##### Working data #####
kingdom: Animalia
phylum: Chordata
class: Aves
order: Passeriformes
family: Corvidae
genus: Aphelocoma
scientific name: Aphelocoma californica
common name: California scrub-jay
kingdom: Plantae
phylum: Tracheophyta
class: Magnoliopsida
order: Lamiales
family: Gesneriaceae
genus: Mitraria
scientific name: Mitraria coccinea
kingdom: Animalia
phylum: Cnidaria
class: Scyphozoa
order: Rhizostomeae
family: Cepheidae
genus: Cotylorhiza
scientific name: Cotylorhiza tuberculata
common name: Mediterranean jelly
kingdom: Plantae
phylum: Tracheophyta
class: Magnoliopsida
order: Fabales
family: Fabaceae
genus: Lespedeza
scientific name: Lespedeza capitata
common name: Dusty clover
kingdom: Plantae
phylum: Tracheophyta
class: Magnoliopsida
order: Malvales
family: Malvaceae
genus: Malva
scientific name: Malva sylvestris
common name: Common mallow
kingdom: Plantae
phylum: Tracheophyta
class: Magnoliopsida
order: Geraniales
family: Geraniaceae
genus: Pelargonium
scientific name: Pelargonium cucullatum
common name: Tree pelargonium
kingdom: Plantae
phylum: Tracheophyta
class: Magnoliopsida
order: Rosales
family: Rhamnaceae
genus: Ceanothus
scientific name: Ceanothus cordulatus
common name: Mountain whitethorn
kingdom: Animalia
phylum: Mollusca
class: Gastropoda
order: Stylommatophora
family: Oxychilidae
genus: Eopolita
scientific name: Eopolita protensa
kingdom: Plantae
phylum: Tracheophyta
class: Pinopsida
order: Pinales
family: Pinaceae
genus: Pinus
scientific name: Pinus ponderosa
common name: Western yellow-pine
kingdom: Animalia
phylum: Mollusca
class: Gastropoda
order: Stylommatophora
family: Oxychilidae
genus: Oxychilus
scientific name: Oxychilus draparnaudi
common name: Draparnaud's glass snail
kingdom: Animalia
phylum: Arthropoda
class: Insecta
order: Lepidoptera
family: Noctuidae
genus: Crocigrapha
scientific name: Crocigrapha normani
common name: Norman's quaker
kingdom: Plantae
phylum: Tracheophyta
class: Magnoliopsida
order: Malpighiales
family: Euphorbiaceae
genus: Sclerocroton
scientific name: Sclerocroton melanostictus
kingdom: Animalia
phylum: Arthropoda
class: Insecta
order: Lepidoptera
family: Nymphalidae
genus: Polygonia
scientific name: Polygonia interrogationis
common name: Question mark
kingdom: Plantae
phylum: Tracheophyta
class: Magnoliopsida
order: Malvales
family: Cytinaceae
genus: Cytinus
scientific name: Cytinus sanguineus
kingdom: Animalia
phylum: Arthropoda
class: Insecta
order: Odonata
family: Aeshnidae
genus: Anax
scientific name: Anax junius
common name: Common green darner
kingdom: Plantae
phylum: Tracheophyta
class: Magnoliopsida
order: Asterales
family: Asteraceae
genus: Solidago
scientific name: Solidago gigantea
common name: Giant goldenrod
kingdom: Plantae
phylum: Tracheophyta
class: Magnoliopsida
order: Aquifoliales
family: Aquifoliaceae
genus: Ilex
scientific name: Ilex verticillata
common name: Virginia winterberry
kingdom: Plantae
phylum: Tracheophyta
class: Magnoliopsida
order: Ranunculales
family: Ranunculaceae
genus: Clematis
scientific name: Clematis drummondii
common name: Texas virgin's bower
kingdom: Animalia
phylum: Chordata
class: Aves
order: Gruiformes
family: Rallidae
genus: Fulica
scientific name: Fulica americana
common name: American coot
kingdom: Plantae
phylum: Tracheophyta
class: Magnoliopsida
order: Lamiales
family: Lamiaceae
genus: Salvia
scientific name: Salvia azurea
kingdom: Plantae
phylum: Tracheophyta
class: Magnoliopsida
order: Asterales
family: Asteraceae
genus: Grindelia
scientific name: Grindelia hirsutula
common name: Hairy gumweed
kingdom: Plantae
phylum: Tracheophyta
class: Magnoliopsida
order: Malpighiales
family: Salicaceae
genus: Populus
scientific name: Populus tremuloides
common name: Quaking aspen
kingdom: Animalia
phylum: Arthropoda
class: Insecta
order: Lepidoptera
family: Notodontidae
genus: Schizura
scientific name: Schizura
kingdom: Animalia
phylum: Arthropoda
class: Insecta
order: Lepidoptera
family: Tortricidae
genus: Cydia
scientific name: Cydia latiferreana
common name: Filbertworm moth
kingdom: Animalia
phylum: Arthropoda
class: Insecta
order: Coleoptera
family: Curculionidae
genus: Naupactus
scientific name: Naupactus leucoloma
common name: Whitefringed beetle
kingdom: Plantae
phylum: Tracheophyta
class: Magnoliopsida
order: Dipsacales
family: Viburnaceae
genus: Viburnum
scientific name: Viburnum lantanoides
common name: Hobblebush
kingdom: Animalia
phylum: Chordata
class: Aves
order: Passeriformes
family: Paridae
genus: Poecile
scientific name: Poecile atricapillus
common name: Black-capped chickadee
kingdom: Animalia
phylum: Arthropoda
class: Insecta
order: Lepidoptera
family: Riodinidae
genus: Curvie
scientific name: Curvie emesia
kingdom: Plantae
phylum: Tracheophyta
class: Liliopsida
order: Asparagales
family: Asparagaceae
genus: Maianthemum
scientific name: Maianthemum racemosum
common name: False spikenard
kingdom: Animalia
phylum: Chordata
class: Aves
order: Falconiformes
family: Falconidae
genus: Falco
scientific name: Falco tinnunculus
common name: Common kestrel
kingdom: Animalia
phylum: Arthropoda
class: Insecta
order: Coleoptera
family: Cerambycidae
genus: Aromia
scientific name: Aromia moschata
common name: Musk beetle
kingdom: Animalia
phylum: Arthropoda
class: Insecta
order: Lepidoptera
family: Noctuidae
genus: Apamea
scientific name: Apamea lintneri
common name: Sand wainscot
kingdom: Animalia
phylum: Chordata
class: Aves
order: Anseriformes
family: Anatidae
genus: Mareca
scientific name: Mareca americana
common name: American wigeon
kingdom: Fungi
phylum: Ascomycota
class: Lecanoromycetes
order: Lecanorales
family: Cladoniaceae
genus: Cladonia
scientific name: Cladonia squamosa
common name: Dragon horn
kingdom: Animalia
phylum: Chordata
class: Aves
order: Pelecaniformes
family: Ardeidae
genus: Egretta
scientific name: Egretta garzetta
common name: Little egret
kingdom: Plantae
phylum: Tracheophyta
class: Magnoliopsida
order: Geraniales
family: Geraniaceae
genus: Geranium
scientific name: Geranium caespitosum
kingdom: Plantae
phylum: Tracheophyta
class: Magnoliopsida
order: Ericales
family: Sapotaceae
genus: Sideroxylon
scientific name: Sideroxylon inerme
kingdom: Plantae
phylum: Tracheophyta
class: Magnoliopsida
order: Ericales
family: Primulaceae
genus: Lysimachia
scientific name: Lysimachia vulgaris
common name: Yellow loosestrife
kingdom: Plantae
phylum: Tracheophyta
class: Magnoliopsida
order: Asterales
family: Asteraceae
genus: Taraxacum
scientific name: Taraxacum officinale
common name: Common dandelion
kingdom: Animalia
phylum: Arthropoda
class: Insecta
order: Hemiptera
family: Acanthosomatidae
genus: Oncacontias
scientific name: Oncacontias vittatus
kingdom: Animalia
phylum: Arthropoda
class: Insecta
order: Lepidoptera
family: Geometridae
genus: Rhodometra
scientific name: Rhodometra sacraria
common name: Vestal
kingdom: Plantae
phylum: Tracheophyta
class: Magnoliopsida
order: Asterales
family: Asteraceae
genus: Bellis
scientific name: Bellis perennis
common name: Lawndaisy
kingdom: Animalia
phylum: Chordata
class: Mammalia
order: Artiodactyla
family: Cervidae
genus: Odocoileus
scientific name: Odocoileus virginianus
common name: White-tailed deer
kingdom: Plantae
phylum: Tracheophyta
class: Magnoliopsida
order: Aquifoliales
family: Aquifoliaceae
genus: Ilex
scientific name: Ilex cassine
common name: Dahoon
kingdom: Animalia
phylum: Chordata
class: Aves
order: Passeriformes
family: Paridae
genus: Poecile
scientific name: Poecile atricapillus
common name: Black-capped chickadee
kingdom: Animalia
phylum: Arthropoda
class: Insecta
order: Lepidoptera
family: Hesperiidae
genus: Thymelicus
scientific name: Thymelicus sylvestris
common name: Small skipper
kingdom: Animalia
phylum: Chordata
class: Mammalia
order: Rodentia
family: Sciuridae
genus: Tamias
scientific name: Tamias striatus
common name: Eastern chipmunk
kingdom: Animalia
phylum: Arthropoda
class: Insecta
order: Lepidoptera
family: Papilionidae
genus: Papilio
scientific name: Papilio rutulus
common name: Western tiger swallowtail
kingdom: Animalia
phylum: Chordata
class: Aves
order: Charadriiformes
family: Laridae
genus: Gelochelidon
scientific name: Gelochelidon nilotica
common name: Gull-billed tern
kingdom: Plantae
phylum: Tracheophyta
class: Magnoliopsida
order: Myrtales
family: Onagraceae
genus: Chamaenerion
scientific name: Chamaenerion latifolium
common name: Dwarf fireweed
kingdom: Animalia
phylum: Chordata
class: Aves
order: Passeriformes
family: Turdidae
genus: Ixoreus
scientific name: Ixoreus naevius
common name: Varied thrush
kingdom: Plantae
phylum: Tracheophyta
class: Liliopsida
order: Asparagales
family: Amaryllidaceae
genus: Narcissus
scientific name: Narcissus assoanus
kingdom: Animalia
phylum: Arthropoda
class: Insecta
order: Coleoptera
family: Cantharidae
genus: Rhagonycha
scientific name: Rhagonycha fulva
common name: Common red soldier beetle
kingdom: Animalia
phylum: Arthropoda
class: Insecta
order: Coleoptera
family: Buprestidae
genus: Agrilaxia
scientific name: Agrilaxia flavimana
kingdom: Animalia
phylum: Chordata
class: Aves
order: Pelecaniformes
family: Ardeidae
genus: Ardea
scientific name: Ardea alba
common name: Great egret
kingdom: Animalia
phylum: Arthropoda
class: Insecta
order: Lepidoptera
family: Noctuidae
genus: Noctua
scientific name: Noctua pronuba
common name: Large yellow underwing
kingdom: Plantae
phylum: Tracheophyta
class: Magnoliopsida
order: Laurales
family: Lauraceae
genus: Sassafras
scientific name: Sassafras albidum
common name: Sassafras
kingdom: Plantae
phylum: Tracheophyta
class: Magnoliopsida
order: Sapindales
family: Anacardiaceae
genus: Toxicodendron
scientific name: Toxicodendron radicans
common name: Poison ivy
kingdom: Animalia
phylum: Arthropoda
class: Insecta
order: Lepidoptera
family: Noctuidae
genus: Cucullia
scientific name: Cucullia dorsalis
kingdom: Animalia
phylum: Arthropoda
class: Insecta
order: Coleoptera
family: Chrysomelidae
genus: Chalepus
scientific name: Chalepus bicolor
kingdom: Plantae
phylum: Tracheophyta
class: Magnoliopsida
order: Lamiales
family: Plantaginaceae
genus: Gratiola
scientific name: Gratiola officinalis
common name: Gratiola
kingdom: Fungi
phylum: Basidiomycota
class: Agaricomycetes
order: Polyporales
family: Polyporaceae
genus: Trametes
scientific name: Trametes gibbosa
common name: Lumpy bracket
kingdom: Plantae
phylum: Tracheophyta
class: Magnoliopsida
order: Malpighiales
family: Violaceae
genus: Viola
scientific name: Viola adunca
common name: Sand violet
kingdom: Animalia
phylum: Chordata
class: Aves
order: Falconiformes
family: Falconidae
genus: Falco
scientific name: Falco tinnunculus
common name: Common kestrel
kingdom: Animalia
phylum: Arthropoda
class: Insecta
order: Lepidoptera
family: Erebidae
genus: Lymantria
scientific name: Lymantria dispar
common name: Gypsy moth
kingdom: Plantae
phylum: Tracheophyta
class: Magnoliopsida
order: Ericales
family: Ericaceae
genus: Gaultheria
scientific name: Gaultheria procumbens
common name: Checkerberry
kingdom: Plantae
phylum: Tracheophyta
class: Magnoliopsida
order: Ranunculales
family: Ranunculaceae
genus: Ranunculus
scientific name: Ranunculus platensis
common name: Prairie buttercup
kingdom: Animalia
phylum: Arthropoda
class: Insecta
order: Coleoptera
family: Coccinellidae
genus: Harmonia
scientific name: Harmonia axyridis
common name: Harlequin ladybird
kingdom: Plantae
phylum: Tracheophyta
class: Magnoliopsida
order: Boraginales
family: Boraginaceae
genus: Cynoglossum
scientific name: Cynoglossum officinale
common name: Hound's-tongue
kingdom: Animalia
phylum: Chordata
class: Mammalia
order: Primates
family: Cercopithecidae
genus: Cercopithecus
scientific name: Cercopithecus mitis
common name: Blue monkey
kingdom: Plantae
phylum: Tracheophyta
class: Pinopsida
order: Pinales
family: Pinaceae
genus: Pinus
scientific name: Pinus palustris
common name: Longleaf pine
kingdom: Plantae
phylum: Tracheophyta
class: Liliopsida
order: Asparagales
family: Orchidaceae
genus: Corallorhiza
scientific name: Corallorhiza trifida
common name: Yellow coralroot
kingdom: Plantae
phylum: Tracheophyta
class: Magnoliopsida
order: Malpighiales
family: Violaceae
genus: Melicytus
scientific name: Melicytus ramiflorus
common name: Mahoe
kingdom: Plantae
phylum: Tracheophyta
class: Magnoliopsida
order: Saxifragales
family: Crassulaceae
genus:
#####
- [Exercise directions]: Edit only the data starting at the line containing "genus: Chalepus" and ending at the line containing "scientific name: Pinus palustris", and write those lines out again. Replace every "phylum" with "division" and keep everything else the same.

- [Exercise output]:
genus: Chalepus
scientific name: Chalepus bicolor
kingdom: Plantae
division: Tracheophyta
class: Magnoliopsida
order: Lamiales
family: Plantaginaceae
genus: Gratiola
scientific name: Gratiola officinalis
common name: Gratiola
kingdom: Fungi
division: Basidiomycota
class: Agaricomycetes
order: Polyporales
family: Polyporaceae
genus: Trametes
scientific name: Trametes gibbosa
common name: Lumpy bracket
kingdom: Plantae
division: Tracheophyta
class: Magnoliopsida
order: Malpighiales
family: Violaceae
genus: Viola
scientific name: Viola adunca
common name: Sand violet
kingdom: Animalia
division: Chordata
class: Aves
order: Falconiformes
family: Falconidae
genus: Falco
scientific name: Falco tinnunculus
common name: Common kestrel
kingdom: Animalia
division: Arthropoda
class: Insecta
order: Lepidoptera
family: Erebidae
genus: Lymantria
scientific name: Lymantria dispar
common name: Gypsy moth
kingdom: Plantae
division: Tracheophyta
class: Magnoliopsida
order: Ericales
family: Ericaceae
genus: Gaultheria
scientific name: Gaultheria procumbens
common name: Checkerberry
kingdom: Plantae
division: Tracheophyta
class: Magnoliopsida
order: Ranunculales
family: Ranunculaceae
genus: Ranunculus
scientific name: Ranunculus platensis
common name: Prairie buttercup
kingdom: Animalia
division: Arthropoda
class: Insecta
order: Coleoptera
family: Coccinellidae
genus: Harmonia
scientific name: Harmonia axyridis
common name: Harlequin ladybird
kingdom: Plantae
division: Tracheophyta
class: Magnoliopsida
order: Boraginales
family: Boraginaceae
genus: Cynoglossum
scientific name: Cynoglossum officinale
common name: Hound's-tongue
kingdom: Animalia
division: Chordata
class: Mammalia
order: Primates
family: Cercopithecidae
genus: Cercopithecus
scientific name: Cercopithecus mitis
common name: Blue monkey
kingdom: Plantae
division: Tracheophyta
class: Pinopsida
order: Pinales
family: Pinaceae
genus: Pinus
scientific name: Pinus palustris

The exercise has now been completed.